Elsa Li blieb stehen. „Bandowski?", fragte sie ungläubig.

„Was tun Sie hier?", wiederholte Anna.

Die Piratenjägerin fand ihre Fassung schnell wieder. „Das Gleiche könnte ich dich fragen. Du solltest tot sein. Mehrmals. Moment, was macht der hier?", fragte sie, als sie Henry wiedererkannte.

Fitz–Becket sah überrascht von Henry zu Li. „Sie kennen also meinen Neffen Henry?"

„Halt. Henry – Henry Fitz–Becket?", fragte sie ungläubig. „Wir hatten mehrere Tage Henry Fitz–Becket in unserer Gewalt?" Sie lachte plötzlich. „Anna, eigentlich hatte ich die Geschichte erfunden, dass du ihn befreit hast – aber dass es tatsächlich stimmt finde ich doch sehr beeindruckend."

Anna trat auf Elsa Li zu. „Was für Verhandlungen?", fragte sie aufgebracht. Jemand zog sie zurück.

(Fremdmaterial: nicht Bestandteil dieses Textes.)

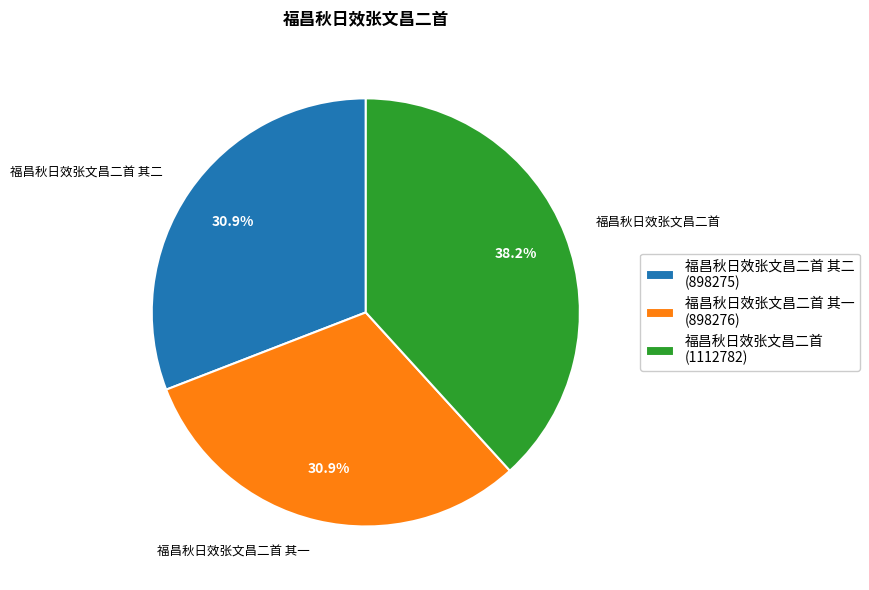

Approximately how many times larger is the value at 福昌秋日效张文昌二首 其二 (898275) compared to 福昌秋日效张文昌二首 (1112782)?

0.8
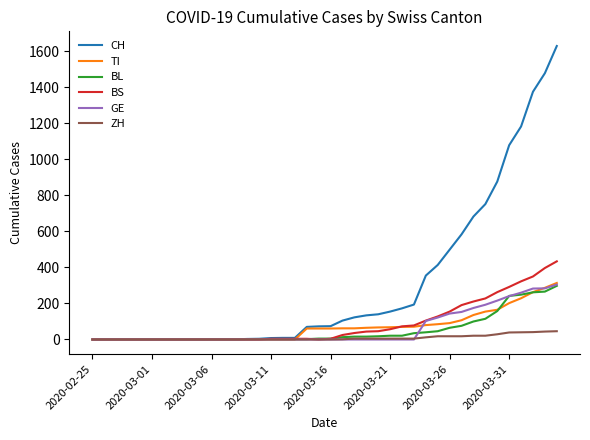

Which series has the largest range (max minus min)?

CH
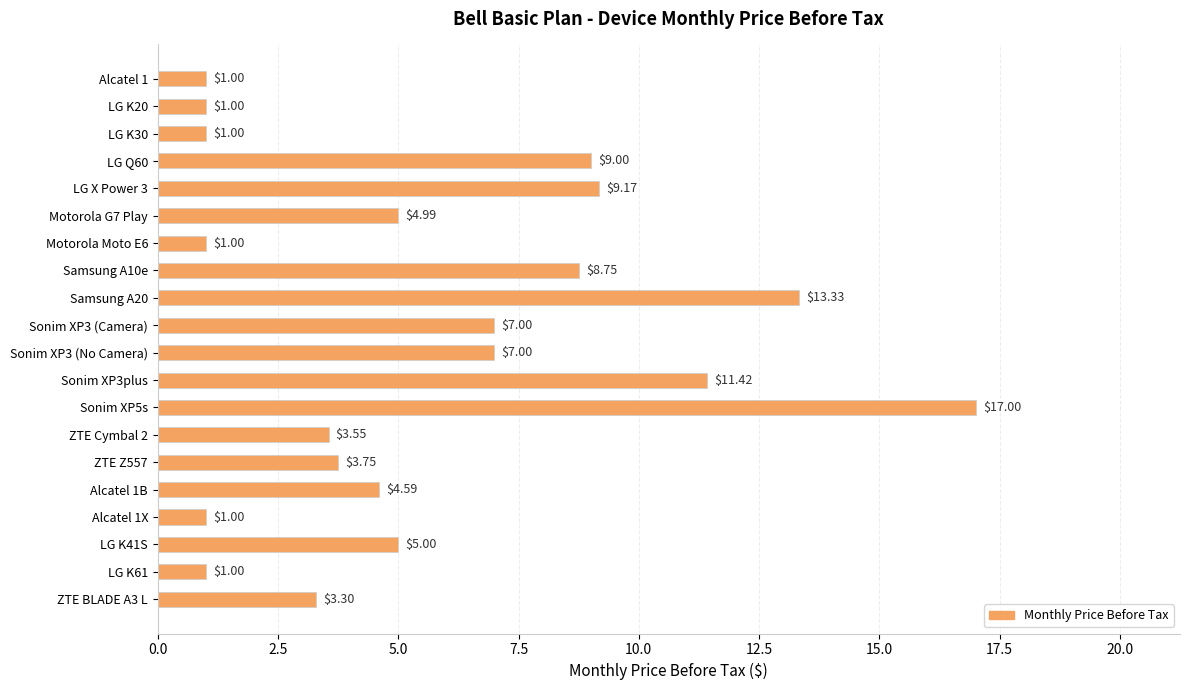

What is the difference between the maximum and minimum values?

16.0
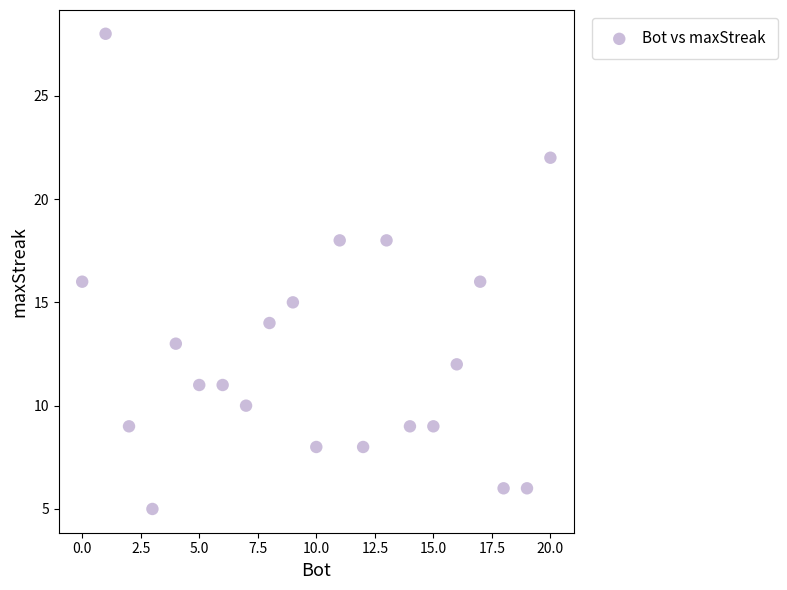

What is the range of Y values (max minus min)?

23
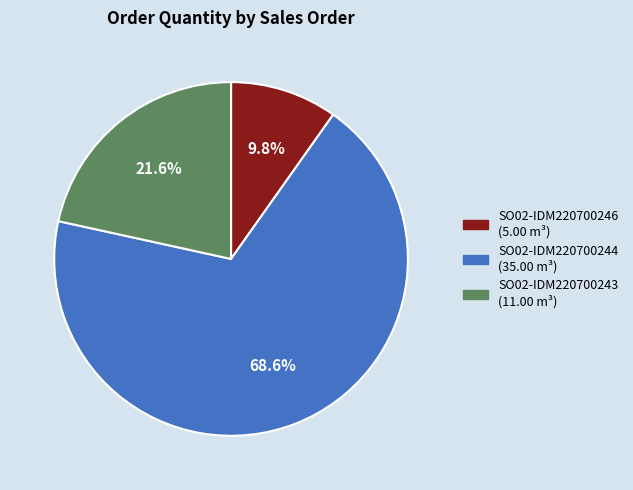

Is it true that SO02-IDM220700243 is 35% of the pie?

False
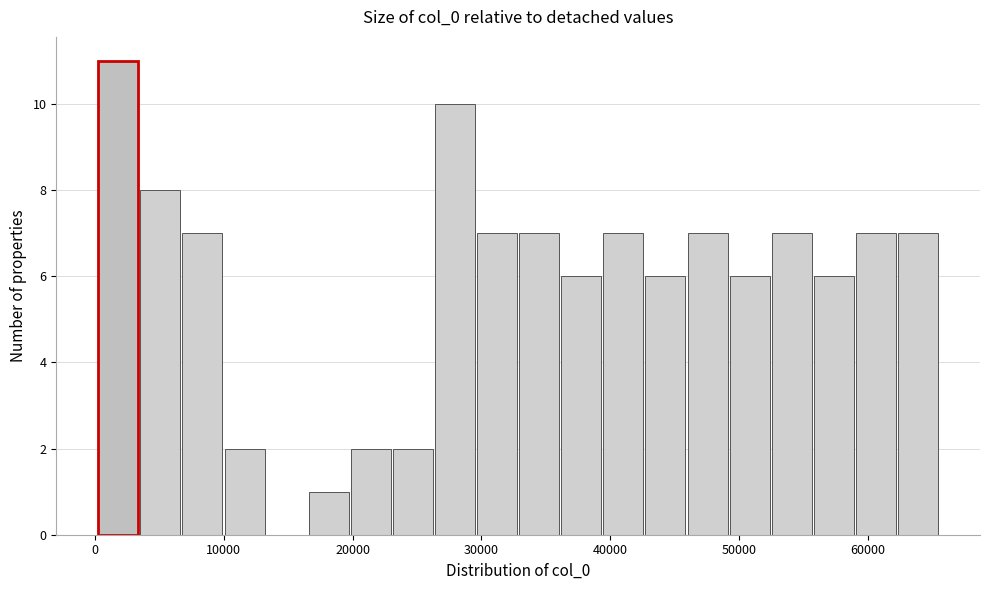

Read against the x-axis, roughly where is the centre of the tallest bar?

2000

Li lachte kalt und verschränkte die Arme vor der Brust. „Im Krieg gewinnen die Stärksten. Dazu gehören die Sechsundzwanzig Städte jawohl nicht mehr. Ich möchte gewinnen. Also muss eine starke Einheit gebildet werden."

„Sie – Halt, Sie verraten die Sechsundzwanzig Städte?" Anna schüttelte verständnislos den Kopf. „Aber ihr Gerede von der Macht und Unbesiegbarkeit der Sechsundzwanzig am Tag der ..." Anna schluckte schwer. So viele Erkenntnisse brachen auf einmal über sie herein. „Sie wissen, dass ich die Bombe nicht gezündet habe."

Die Piratenjägerin lächelte. „Natürlich warst du das nicht. Weil wir das waren."

Anna starrte sie an.

Elsa Li musterte Henry nachdenklich. „Die Nordpiraten waren einfach nur zur falschen Zeit am falschen Ort – was uns zu Gute kam."

Anna schüttelte den Kopf. „Aber ... warum wollten sie mir das dann anhängen?"

„Weil einfach alles gepasst hat, Anna." Li suchte ihren Blick. „Du warst mit Nick Sloan befreundet, also hat man mir schnell geglaubt. Außerdem wollte ich dich loswerden. Du bist zu nah an dem Rat der Sechsundzwanzig Städte dran – du warst im Weg."

„Was zur Hölle – ich habe gar keinen Kontakt zu meinen Schwestern!", sagte Anna schockiert.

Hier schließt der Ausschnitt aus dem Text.